Dans les centres de réadaptation gérés par la Direction de la protection de la jeunesse (DPJ), la scolarisation des jeunes placés n’est tout simplement pas une priorité, conclut un nouveau pan de l’Étude sur le devenir des jeunes placés (EDJeP).

À peine le quart des jeunes placés par la DPJ parviennent à obtenir un diplôme d’études secondaires (DES) à 19 ans, comparativement à près de 80 % des jeunes qui n’ont pas de parcours dans les services sociaux, avait conclu la première partie de cette grande étude sur une cohorte de 1000 ex-jeunes de la DPJ. Même les élèves en difficulté font mieux que les jeunes de la DPJ : plus de la moitié d’entre eux obtiennent leur DES, soit pratiquement deux fois plus que les jeunes placés.

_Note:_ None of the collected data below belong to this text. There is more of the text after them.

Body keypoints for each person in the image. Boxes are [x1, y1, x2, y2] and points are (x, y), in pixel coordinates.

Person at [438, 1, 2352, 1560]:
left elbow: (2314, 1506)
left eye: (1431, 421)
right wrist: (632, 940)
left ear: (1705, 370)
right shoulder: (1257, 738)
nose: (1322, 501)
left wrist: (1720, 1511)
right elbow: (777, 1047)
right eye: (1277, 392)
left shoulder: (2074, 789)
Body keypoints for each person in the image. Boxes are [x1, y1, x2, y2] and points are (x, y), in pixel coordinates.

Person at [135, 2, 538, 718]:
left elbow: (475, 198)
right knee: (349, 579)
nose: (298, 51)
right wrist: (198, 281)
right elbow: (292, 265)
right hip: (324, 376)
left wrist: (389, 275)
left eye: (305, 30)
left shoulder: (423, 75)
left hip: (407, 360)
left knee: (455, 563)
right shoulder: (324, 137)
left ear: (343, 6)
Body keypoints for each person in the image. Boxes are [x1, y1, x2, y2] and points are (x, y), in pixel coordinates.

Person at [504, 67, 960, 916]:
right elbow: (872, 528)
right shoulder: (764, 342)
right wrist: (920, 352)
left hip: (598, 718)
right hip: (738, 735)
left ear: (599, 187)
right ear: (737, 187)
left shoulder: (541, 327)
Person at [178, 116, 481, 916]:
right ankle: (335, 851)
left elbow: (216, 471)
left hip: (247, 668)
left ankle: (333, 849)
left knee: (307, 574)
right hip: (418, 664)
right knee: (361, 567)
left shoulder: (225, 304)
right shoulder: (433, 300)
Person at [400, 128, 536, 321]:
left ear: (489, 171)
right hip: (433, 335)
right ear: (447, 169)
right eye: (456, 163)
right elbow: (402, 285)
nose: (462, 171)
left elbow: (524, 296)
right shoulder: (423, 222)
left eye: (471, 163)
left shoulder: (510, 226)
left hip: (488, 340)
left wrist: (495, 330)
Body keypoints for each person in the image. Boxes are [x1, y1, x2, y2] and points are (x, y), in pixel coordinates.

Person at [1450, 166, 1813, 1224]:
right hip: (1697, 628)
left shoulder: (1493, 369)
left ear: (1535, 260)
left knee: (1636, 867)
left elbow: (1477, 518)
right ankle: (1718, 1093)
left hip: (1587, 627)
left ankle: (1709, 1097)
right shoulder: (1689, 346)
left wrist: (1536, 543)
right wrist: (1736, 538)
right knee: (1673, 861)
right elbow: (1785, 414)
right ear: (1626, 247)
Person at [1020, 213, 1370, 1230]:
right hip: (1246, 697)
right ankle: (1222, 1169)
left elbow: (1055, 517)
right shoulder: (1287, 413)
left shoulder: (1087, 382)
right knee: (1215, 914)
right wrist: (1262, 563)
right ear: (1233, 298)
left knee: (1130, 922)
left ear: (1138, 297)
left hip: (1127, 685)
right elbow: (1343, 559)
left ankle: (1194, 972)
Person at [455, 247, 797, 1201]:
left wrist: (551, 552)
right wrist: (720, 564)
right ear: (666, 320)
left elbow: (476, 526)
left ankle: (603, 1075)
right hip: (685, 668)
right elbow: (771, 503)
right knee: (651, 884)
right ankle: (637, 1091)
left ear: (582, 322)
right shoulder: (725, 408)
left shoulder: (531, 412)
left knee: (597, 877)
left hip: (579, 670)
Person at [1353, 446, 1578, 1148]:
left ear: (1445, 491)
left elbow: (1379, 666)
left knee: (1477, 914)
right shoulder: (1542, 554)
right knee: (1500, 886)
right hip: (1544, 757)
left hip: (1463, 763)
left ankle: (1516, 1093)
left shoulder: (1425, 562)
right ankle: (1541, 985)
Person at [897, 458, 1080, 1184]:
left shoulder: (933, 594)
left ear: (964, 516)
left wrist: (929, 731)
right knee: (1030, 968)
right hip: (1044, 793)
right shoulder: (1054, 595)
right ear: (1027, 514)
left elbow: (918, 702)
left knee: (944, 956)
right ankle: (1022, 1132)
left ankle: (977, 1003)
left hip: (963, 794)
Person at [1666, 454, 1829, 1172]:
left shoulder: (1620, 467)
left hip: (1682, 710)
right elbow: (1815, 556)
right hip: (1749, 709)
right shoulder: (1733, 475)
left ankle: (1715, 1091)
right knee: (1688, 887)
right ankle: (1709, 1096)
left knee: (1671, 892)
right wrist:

Face à des résultats très préoccupants, les chercheurs de l’EDJeP ont voulu comprendre pourquoi les jeunes placés en centre de réadaptation avaient un si piètre bilan sur le plan scolaire.

On s’est dit qu’il fallait absolument qu’on regarde les conditions organisationnelles qui causent cette sous-scolarisation.

Martin Goyette, chercheur principal de l’Étude sur le devenir des jeunes placés

Ils ont donc examiné à la loupe les écoles à l’intérieur des centres de réadaptation, où les classes rassemblent souvent des jeunes de plusieurs niveaux scolaires et où les enseignants sont parfois épaulés par des éducateurs tant les jeunes ont de lourdes problématiques sur le plan social.

Les chercheurs ont interviewé près de 25 personnes travaillant dans les milieux scolaires de plusieurs centres de réadaptation. Directeurs, enseignants ou éducateurs ont fait part aux chercheurs des problèmes qu’ils rencontraient au quotidien.

Les conclusions auxquelles l’étude en arrive sont désolantes. Les chercheurs décrivent des milieux scolaires où la nécessité de scolariser les jeunes semble être aléatoire et où, parfois, certains cours obligatoires à l’obtention du DES ne peuvent même pas être offerts, faute de profs. À cause de la sacro-sainte règle de la confidentialité, les profs ignorent d’ailleurs à peu près tout des enjeux sociaux des enfants qui sont devant eux.

Bref, un centre de réadaptation et une école à l’intérieur de ce centre qui fonctionnent tous deux en silos.

Le scolaire est souvent relégué au second plan. On préfère les envoyer sur le marché du travail dans des petits boulots. La perspective, c’est la réadaptation, et on met de côté la scolarisation, qui, pourtant, devrait être au cœur de la réadaptation.

Martin Goyette, chercheur principal de l’Étude sur le devenir des jeunes placés

Signe bien tangible que l’école passe en deuxième, l’un des intervenants indique que les éducateurs débarquent à n’importe quel moment à l’école pour rencontrer des jeunes ou les emmener voir des spécialistes. « Comment le jeune va s’investir à l’école si le regard des adultes, c’est que l’école, c’est pas si important que ça ? Comment voulez-vous que l’acteur principal de ces apprentissages se mobilise par rapport à l’école si tout le monde autour trouve qu’il y a plein de choses plus importantes qu’aller à l’école ? »

« Le volet protection de la jeunesse prend le pas sur la scolarisation… comme si l’école ne faisait pas partie de la vie », souligne la cochercheuse de cette étude, Mélissa Ziani, de l’École nationale d’administration publique.

Plusieurs facteurs problématiques relèvent de la judiciarisation des cas de DPJ. Un enfant, par exemple, qui est envoyé en centre par le tribunal de la jeunesse, ou alors en ressort, au beau milieu d’une année scolaire. Mais certaines lacunes relèvent des intervenants eux-mêmes : des éducateurs mal renseignés, qui affirment à un jeune qu’il lui sera impossible d’obtenir son DES… alors qu’un conseiller en orientation en arrive à la conclusion inverse.

« C’est une loi de scolariser ces enfants-là, et ils ont le droit d’avoir accès à une éducation de qualité. Si le système fait en sorte qu’il n’ont pas accès, c’est comme si on leur nie ce droit-là », conclut l’un des acteurs scolaires interviewés par les chercheurs.